§ Exercise details: Read through the entries below and copy each line where "medium" turns up.
===== Data records =====
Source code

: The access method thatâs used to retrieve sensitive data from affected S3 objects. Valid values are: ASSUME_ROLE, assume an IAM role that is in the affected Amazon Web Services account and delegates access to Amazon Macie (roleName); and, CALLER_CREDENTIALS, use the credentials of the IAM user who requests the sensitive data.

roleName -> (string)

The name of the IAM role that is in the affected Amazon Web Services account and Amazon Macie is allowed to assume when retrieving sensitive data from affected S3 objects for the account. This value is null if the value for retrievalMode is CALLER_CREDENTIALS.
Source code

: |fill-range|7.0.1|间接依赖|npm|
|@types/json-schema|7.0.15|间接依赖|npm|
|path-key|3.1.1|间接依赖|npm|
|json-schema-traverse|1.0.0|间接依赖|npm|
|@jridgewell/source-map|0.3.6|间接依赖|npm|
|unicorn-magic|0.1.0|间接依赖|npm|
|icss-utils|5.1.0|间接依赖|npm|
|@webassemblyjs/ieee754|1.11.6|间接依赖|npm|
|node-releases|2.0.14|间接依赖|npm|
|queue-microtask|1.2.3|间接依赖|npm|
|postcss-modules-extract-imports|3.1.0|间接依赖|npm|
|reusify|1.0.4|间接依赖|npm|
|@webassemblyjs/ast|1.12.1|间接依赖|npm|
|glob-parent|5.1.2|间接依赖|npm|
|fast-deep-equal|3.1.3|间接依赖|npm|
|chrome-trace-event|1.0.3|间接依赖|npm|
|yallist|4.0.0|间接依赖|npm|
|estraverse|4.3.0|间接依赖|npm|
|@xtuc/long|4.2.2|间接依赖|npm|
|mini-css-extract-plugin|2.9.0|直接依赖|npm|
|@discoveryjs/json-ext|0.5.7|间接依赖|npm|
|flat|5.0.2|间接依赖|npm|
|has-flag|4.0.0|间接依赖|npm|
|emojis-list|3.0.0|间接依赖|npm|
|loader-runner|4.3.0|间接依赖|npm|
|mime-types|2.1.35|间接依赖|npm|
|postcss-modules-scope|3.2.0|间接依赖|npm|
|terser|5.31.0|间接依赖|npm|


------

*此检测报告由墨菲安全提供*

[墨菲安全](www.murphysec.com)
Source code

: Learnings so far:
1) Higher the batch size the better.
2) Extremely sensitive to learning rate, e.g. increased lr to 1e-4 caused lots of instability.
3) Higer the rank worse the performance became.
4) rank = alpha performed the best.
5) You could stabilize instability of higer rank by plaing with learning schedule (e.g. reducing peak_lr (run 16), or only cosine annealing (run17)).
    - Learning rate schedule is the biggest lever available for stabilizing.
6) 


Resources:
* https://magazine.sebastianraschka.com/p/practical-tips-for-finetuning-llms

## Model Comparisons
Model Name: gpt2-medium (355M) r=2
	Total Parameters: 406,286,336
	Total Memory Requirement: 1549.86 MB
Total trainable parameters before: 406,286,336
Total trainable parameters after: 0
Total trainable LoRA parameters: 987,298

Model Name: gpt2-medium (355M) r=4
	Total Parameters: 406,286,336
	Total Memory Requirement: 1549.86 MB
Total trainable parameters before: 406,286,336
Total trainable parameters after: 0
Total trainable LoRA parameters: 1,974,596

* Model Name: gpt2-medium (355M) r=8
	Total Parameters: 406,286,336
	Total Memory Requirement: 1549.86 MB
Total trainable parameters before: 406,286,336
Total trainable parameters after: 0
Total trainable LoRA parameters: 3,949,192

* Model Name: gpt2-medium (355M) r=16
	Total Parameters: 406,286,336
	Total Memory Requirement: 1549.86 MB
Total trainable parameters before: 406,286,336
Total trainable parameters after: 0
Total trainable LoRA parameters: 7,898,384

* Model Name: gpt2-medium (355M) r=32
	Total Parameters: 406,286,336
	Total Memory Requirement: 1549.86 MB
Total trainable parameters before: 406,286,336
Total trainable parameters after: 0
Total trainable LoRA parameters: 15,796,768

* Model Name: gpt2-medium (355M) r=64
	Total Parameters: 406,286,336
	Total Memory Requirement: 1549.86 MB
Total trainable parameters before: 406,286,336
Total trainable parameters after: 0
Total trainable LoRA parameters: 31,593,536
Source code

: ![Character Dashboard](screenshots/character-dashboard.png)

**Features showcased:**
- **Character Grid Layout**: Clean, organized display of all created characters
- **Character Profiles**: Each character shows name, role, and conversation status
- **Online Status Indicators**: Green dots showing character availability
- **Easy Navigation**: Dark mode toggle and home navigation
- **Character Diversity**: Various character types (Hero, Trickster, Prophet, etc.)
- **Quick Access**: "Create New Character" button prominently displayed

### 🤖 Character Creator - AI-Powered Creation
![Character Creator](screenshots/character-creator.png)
=====
§ The completed task:
Model Name: gpt2-medium (355M) r=2
Model Name: gpt2-medium (355M) r=4
* Model Name: gpt2-medium (355M) r=8
* Model Name: gpt2-medium (355M) r=16
* Model Name: gpt2-medium (355M) r=32
* Model Name: gpt2-medium (355M) r=64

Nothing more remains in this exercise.